Steve Jobs, de man van 8,3 miljard, had nog niet genoeg en wilde méér en méér.
En zo past Jobs’ vermeende hebzucht prima in het dubbele cliché van de hebzuchtige rijke en de luie arme; bij het idee dat iemands morele instelling de oorzaak is van de sociaaleconomische positie waarin hij of zij uiteindelijk terecht komt.
Hiermee houden we onszelf echter voor de gek.
Een paper van Mathilde Almlund e.a. concludeert onder meer:
Measured personality traits […] are not fixed and can be altered by experience and investment.
Hoewel persoonlijkheidskenmerken (en dus ook bijvoorbeeld hebzucht en luiheid) wel degelijk effect hebben op sociaal-economische uitkomsten, zijn dit zaken die – in tegenstelling tot intelligentie – kunnen worden aan- of afgeleerd.

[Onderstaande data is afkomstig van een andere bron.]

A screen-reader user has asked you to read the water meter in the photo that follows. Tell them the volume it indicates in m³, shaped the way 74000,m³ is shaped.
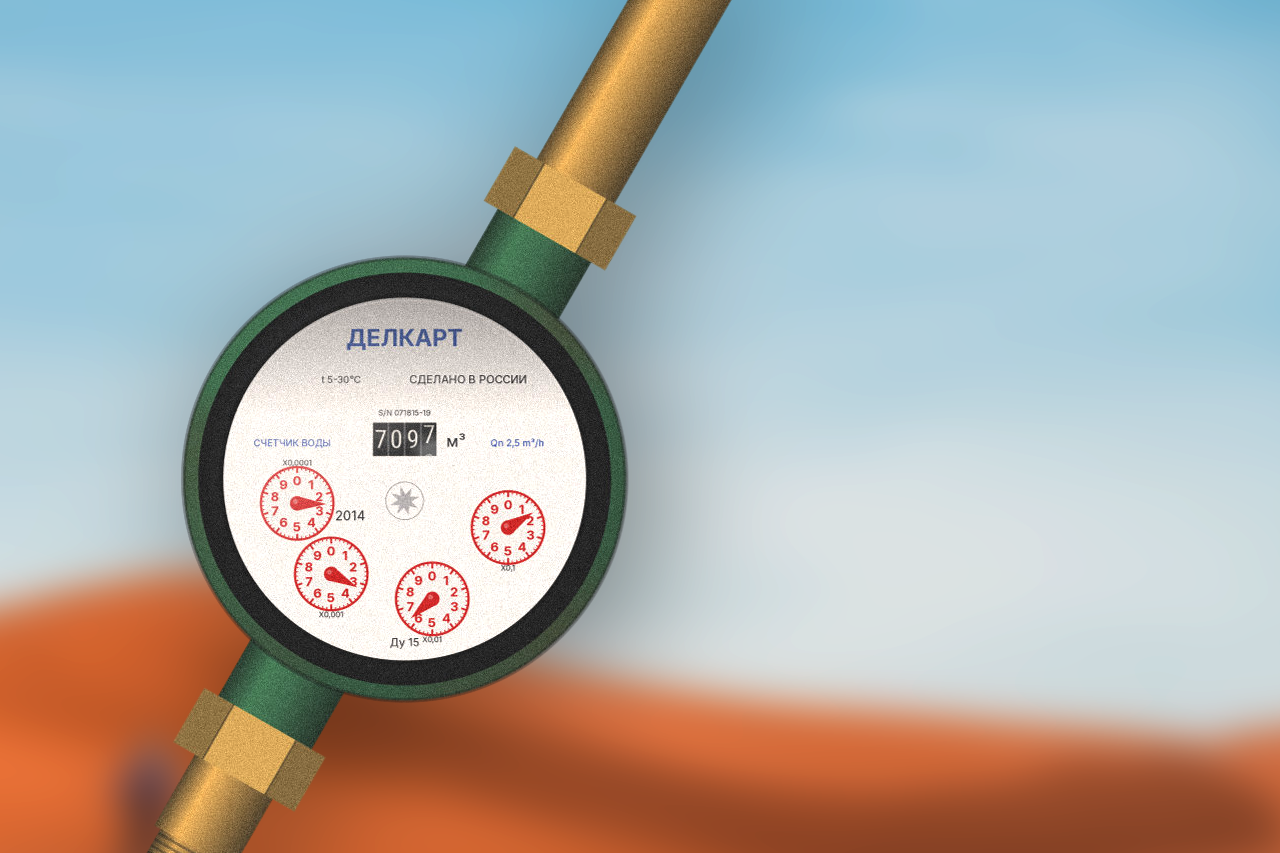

Of in de woorden van Adam Smith:
The difference of natural talents in different men is, in reality, much less than we are aware of; and the very different genius which appears to distinguish men of different professions, when grown up to maturity, is not upon many occasions so much the cause, as the effect of the division of labour. The difference between the most dissimilar characters, between a philosopher and a common street porter, for example, seems to arise not so much from nature, as from habit, custom, and education. When they came into the world, and for the first six or eight years of their existence, they were perhaps, very much alike, and neither their parents nor playfellows could perceive any remarkable difference.